House delays vote on ICD-10, doc pay
Editor's note: The House vote reported below took place at 10:31 am. At 12:09 p.m., the House reconvened and “On motion to suspend the rules and pass the bill Agreed to by voice vote.” For an update, see: House votes to delay ICD-10, fix doc pay.
After a fiery debate on the House floor, the House members pushed back an effort to delay the ICD-10 compliance deadline to 2015, legislation that also aimed to create a temporary SGR patch.
Rep. John J. Duncan, a Tennesee Republican, declared the bill had the requisite two-thirds majority to pass. However, Rep. Joe Pitts, a Republican from Pennsylvania, objected to the vote, saying that a quorum was not present. The House voted. Duncan said it passed, Pitts objected, and so it was postponed
Moments before the now-for-naught vote took place, Pitts cited a Heritage Foundation statement saying that a temporary SGR patch was better than a deficit.
“A vote now is a vote against seniors,” Pitts said. “We are not voting for the AMA today. We’re at a deadline and this is the last vote we’ll have. If you vote no, you’re voting against seniors.”
The American Medical Association surprised ICD-10 observers by circulating a statement urging House members to vote down the proposed legislation – without a mention of the code sets at all – because it wants payment stability for its constituency.
[See also: Congress set to vote on ICD-10 delay.]
Without a fix to the Sustainable Growth Rate formula, Medicare physicians face a 24 percent reimbursement cut beginning April 1. The debated bill, H.R. 4302, introduced by Joseph Pitts (R-Pa.), proposed replacing the reimbursement cut with a 0.5 percent payment update through the end of 2014, and a zero percent payment update for the period of Jan. 1 through March 31, 2015.
Several House members spoke out against the bill, including Sandy Levin (D-MI)
“This bill is very disappointing,” Levin said. “We got this bill just 24 hours ago.”
Levin continued that serious discussion about how to pay for the permanent fix has been lacking and the result is a complicated bill that several Representatives said is a misstep, and one that House members have yet to even understand.
“I challenge any member to come up here and say I have read this bill,” said Rep. Steny Hoyer (D-MD). “None of us know what the substance of this bill is. We do not have the courage to rationally fund that agreement. This is a game unworthy of this institution and the American People.”

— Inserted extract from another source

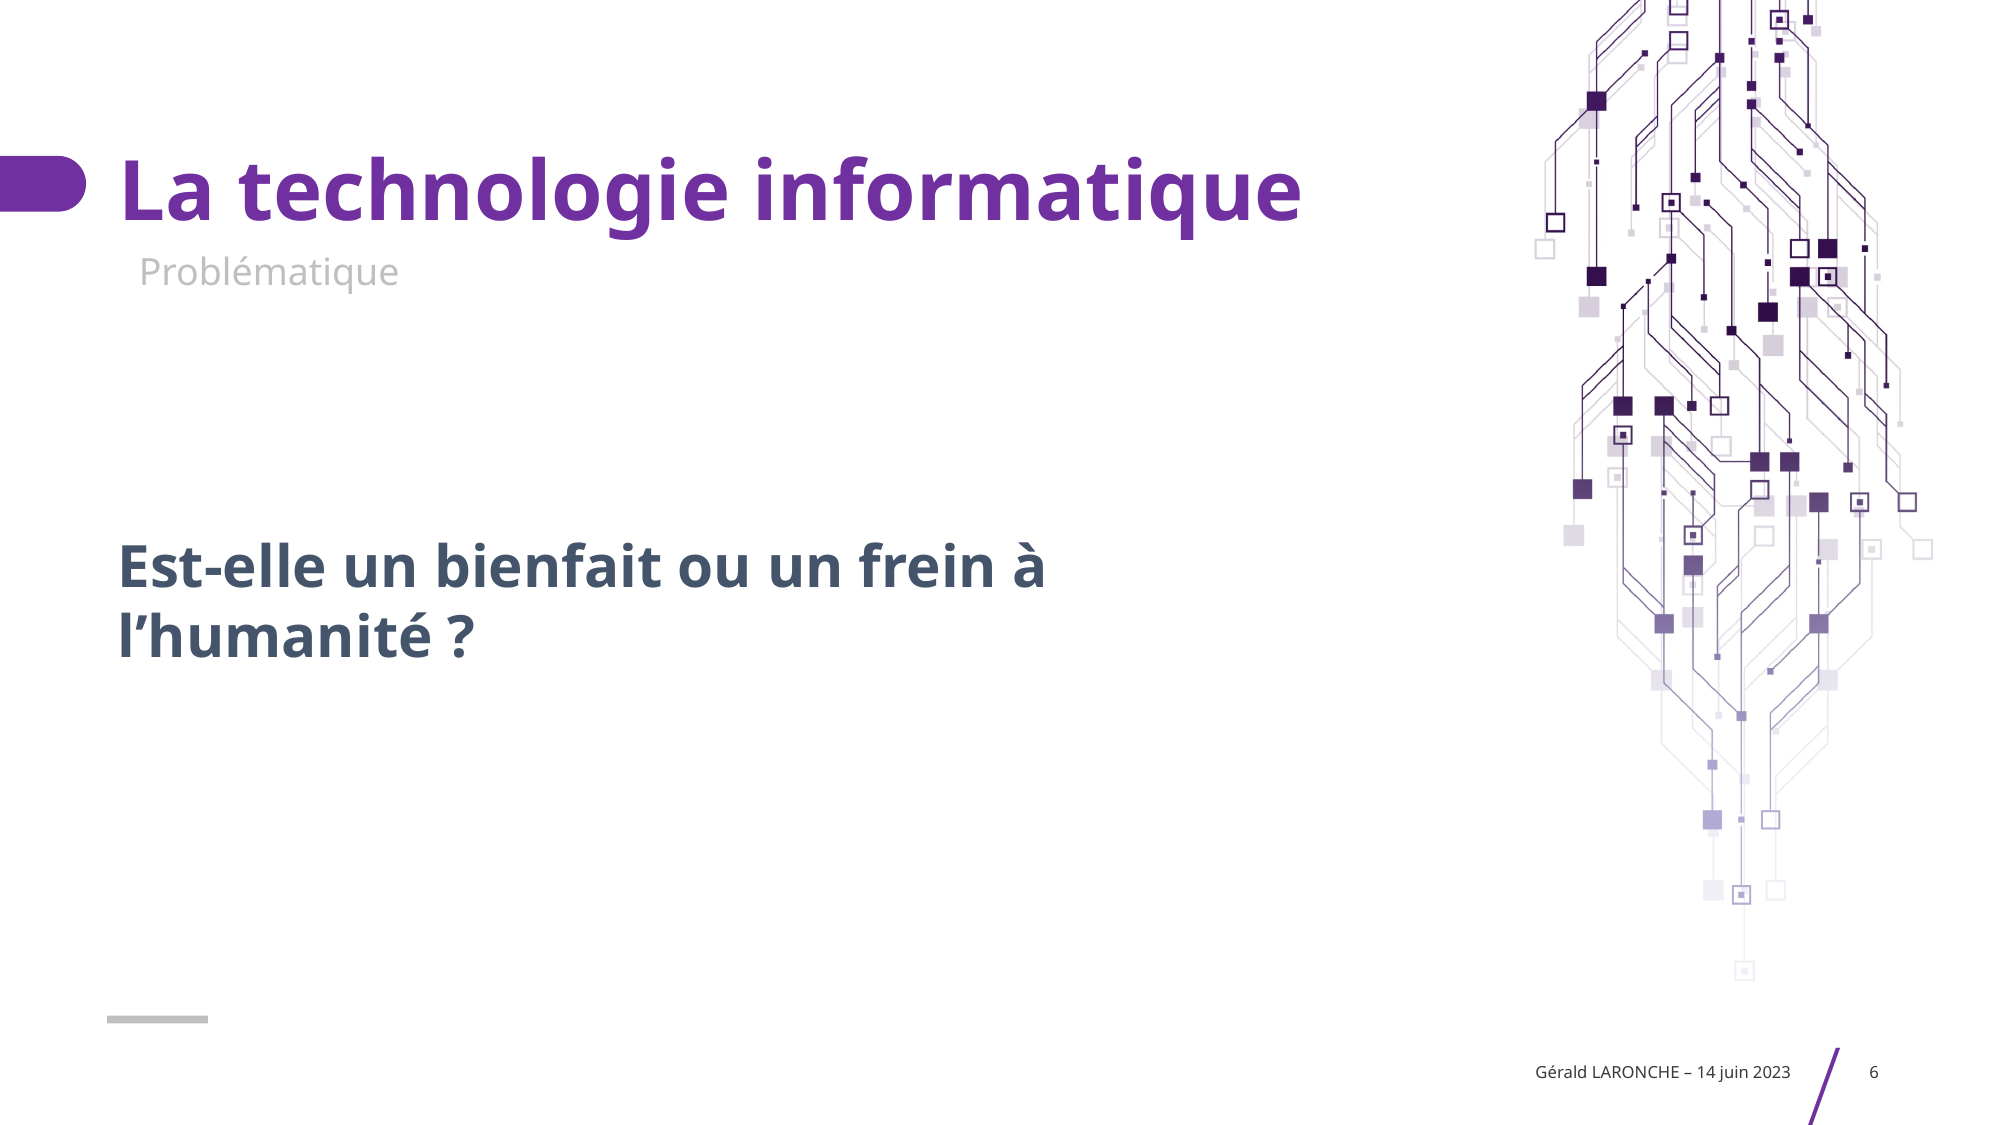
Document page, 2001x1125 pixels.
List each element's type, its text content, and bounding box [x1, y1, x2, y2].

[See also: As 2014 begins, ICD-10 deadline looms.]
The leadership, being House Speaker John Boehner, R-Ohio, and Senate Majority Leader Harry Reid (D–NV), bringing this bill to the floor without most people having had the chance to digest it is what Rep. Nancy Pelosi, D-California, called a missed opportunity.
“We should be seeking a bill that would permanently fix SGR,” Pelosi said. “This band-aid is the wrong way to go. It doesn't address the underlying problem We could have done that, we’ve been trying to for 10 years. It’s always something the Republican majority backs away from.”